Más allá de
esas dos preguntas que Jesús dirige a sus discípulos: ¿quién dice la gente que
soy yo? ¿quién decís vosotros que soy yo?, para nosotros se podrían traducir en
esta única: ¿qué significo yo en tu vida?
Esta es la
gran cuestión para el cristiano de hoy. No bastan unas prácticas religiosas
para ser cristiano (“no todo el que me dice, Señor, Señor, entrará en el Reino
de los cielos”). Tampoco basta aceptar unas doctrinas religiosas y morales
sostenidas por los representantes de la Iglesia , e incluso sintonizar con ellas, con lo difícil que ello
resulta a un buen grupo de personas, sobre todo jóvenes, particularmente en
asuntos como el matrimonio indisoluble, las relaciones sexuales o la
contraconcepción. Ni siquiera es suficiente para ser un buen cristiano un
comportamiento moral regido por la doctrina de la Iglesia , sobre todo en la
cuestión social. Todas estas
cosas son muy importantes y necesarias para la vida cristiana, si ésta no ha de
ser un uso de la fe a la carta y según personales preferencias.
Pero la
clave de la fe y de la vida cristiana es la relación personal con Jesucristo.

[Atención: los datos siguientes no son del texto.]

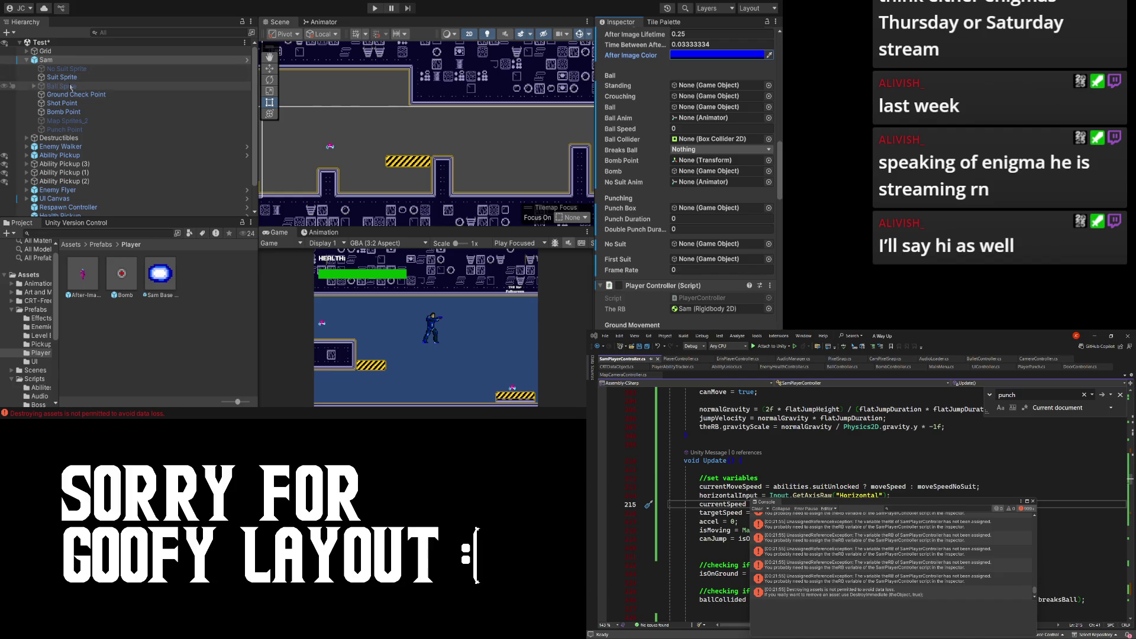
scroll(622, 142, up, 2)
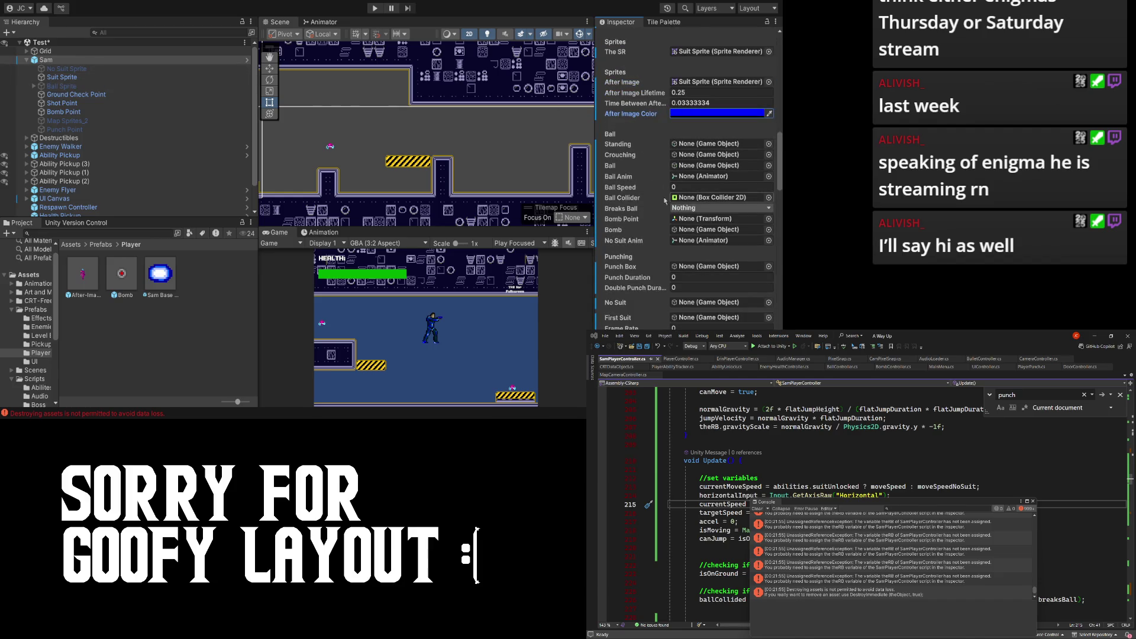
click(34, 86)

Que de eso van las preguntas lanzadas por Jesús a sus discípulos, de entonces y
de ahora. La respuesta de aquellos, representada por Pedro, no es la misma en
los tres evangelios sinópticos. Marcos y Lucas hacen responder a Pedro: “tú
eres el Mesías”. A esas palabras, Mateo añade: “el Hijo de Dios vivo”. Esta
diversidad no es cuestión de matices, de un poco de más o de menos. Es algo
sustancial.
Reconocer a
Jesús como “Mesías” es mucho. Es aceptarlo como el prometido por Dios en el
A.T. para liberar al pueblo judío de su dependencia extranjera, de su crónico
estado colonial. Pero cabían muy variopintas interpretaciones del papel del
Mesías esperado. Entre ellas, la de ser un líder político que expulsaría a los
extranjeros con la fuerza de las armas (así los zelotes y sicarios de los que
alguno pudo pertenecer al grupo selecto de los doce discípulos de Jesús). El
rechazo inmediato de Pedro al camino propuesto por Jesús de subir a Jerusalén
para allí sufrir el rechazo de los poderes públicos y la muerte, es un claro
ejemplo de la no plena aceptación del mesianismo de Cristo por los discípulos
en aquel preciso momento, antes de la Pascua.
Por eso hay
que dar un paso más. Reconocer y aceptar a Jesucristo como “el Hijo de Dios
vivo”. Es decir, como el que asume la soberanía y el dominio de la vida del
discípulo. Y, en contraprestación, el discípulo se transforma en copartícipe de
todos los bienes del Señor. Jesús explicó esto con la alegoría de la vid y los
sarmientos. La historia de la espiritualidad (especialmente carmelitana, pero
ni mucho menos exclusiva de Sta. Teresa) lo ha enseñado con el ideal de la
plena unión de Cristo y el cristiano. La doctrina del cuerpo místico de Cristo ya
en San Pablo y expuesta, por ejemplo, por S. Juan Eudes lo expresa admirablemente:
los bienes de la cabeza son también de los miembros y los miembros pertenecen
totalmente a la cabeza.
¿Buscamos
los cristianos hoy este encuentro y esta plena identificación con Jesús? De otro
modo, la vida cristiana es precaria y siempre amenazada de sucumbir.